The Supreme Court reunited a two-year-old girl with her adopted parents in Mumbai after they were separated by a Court order for over two years.

The child had been living in a child-care facility since June 2019, when her adoption was declared illegal by the Mumbai Child Welfare Committee (CWC). In March of this year, the Bombay High Court also dismissed the adopted parents’ appeal.

The couple, who have no biological children, had gone to the Supreme Court to have the infant returned to them.
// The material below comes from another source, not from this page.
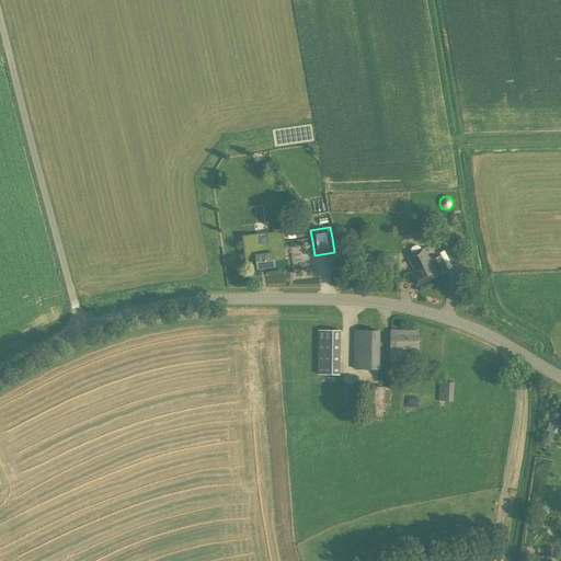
[(275,266),(274,259),(284,258),(281,233),(270,235),(271,243),(256,245),(255,236),(244,237),(248,262),(256,261),(258,268),(275,266)]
In January 2019, they adopted her from a single mother who worked as a housemaid.

Due to her failing health and financial position, the biological mother willingly signed an adoption agreement with the couple in January 2019 under the Hindu Adoption and Maintenance Act, 1956.

The child had just been with her adoptive parents for six months when the CWC in Mumbai deemed the adoption unlawful and placed the girl with a specific adoption agency, presuming the girl had been sold by the biological mother.
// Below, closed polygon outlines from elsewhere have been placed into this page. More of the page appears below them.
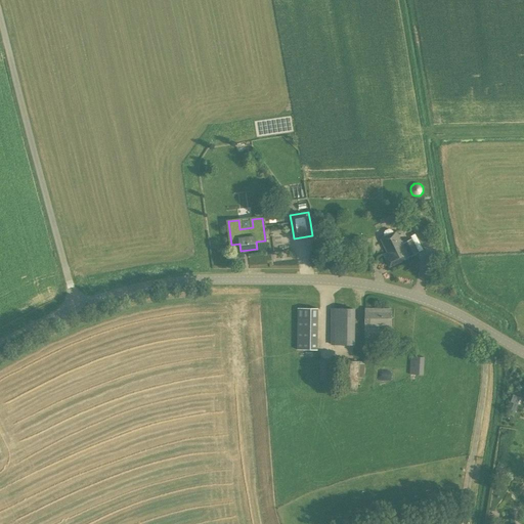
[(424,250),(434,244),(422,221),(411,227),(424,250)]
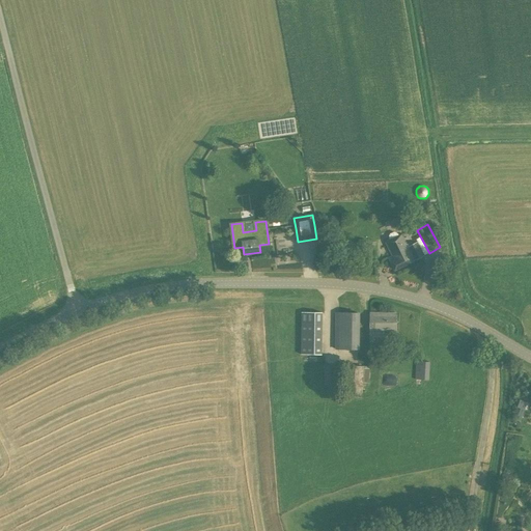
[(389,240),(386,242),(392,255),(388,257),(395,271),(416,259),(423,255),(417,243),(412,245),(411,243),(406,245),(400,235),(398,236),(397,234),(396,232),(393,232),(390,233),(389,236),(389,239),(389,240)]
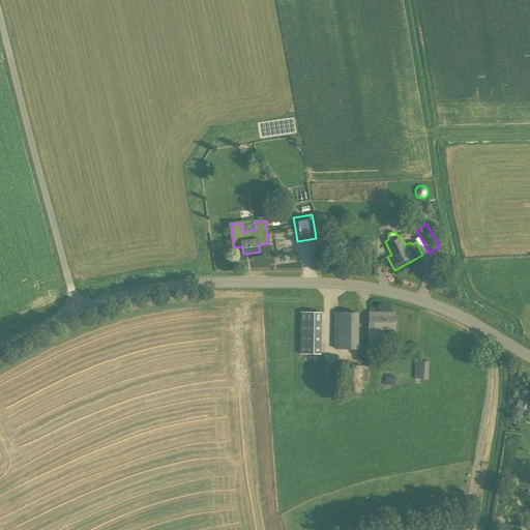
[(320,312),(301,312),(300,354),(319,354),(320,312)]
The couple petitioned the Supreme Court for the child’s custody after the Bombay High Court refused to return the youngster to her adoptive parents in March of this year.

The Judges called it unfortunate that the ruling resulted in the girl being placed in a child care home rather than with her birth or adoptive parents.

In their petition, the adoptive parents stated that the adoption was statutory under the Hindu Adoption Act and that the religious rite of dattak (adoption) was performed in the presence of spectators as required by the Act.

They were financially able to take custody of the child, and a Social Investigation Report (SIR) issued by a CWC-affiliated NGO found that the child’s health and wellbeing had improved significantly within six months of her adoption.

Indeed, the biological mother appeared in front of the Supreme Court and claimed that she had no responsibility for the girl who was entrusted to the petitioner.

The CWC, which had set aside the adoption agreement and filed an FIR against the couple and the child’s biological mother, was the only other party who was not heard. The child’s biological mother was required by the Court to file her testimony by the time of the upcoming trial.